- TEXT EXCERPT -
↓
Synthetic tests of the tomographic algorithm introduced in chapter 5 are performed in Chapter 6. First, a model containing a “quasi-factorized” TTI syncline (i.e., ǫ and δ are constant inside the TTI layer) is used to investigate the conditions necessary for stable inversion. Then the method is tested on the synthetic data of Zhu et al. (2007) generated for a model that includes a TTI thrust sheet. Finally, the joint tomography is applied to two sections of the TTI model produced by BP, one with an anticline and the other with a salt dome. The BP model is representative of typical offshore structures encountered in the Gulf of Mexico and other important exploration areas.

Chapter 7 presents application of the TTI tomography to Volvo OBS (ocean-bottom seismic) data from the North Sea provided by Statoil. The P-wave reflection data are com-bined with check-shot traveltimes from two boreholes in the joint inversion to construct a heterogeneous TTI model. Most material from chapters 6 and 7 is included in the paper by Wang & Tsvankin (2012a).
↑
- TASKS AND EXERCISES -
1 > Reproduce the TTI tomography passage word for word from "Chapter 7 presents" to "Wang & Tsvankin (2012a).".
2 > According to the TTI tomography passage, which company provided the Volvo OBS data from the North Sea?
3 > Write the next few sentences of the TTI tomography passage, picking up after its last sentence.
The listing after this has no part in any of this work.

- MATERIAL PROVIDED -
↓
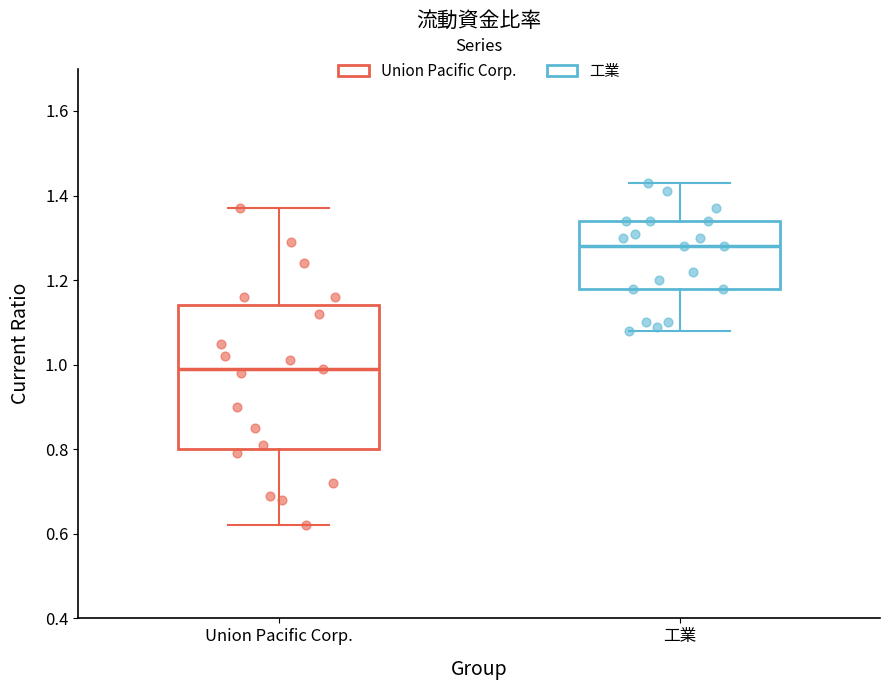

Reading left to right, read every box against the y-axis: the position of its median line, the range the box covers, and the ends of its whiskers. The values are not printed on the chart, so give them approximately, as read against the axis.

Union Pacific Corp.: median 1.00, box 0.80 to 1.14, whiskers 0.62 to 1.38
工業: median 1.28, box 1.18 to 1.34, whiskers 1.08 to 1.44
↑
- OUTPUTS FOR THE TASKS -
1 >
Chapter 7 presents application of the TTI tomography to Volvo OBS (ocean-bottom seismic) data from the North Sea provided by Statoil. The P-wave reflection data are com-bined with check-shot traveltimes from two boreholes in the joint inversion to construct a heterogeneous TTI model. Most material from chapters 6 and 7 is included in the paper by Wang & Tsvankin (2012a).

2 > Statoil

3 >
CHAPTER 2

ESTIMATION OF INTERVAL ANISOTROPY PARAMETERS USING VELOCITY-INDEPENDENT LAYER STRIPPING

Moveout analysis of long-spread P-wave data is widely used to estimate the key time-processing parameter η in layered VTI (transversely isotropic with a vertical symmetry axis) media. Inversion for interval η values, however, suffers from instability caused by the tradeoff between the effective moveout parameters and by subsequent error amplification during Dix-type layer stripping.

Here, I propose an alternative approach to nonhyperbolic moveout inversion based on the velocity-independent layer-stripping (VILS) method of Dewangan and Tsvankin. I also develop the 3D version of VILS and apply it to interval parameter estimation in orthorhombic media using wide-azimuth, long-spread data. If the overburden is laterally homogeneous and has a horizontal symmetry plane, VILS produces the exact interval traveltime-offset function in the target layer without knowledge of the velocity field. Hence, Dix-type differentiation of moveout parameters employed in existing techniques is replaced by the much more stable layer stripping of reflection traveltimes. The interval traveltimes are then inverted for the moveout parameters using the single-layer nonhyperbolic moveout equation.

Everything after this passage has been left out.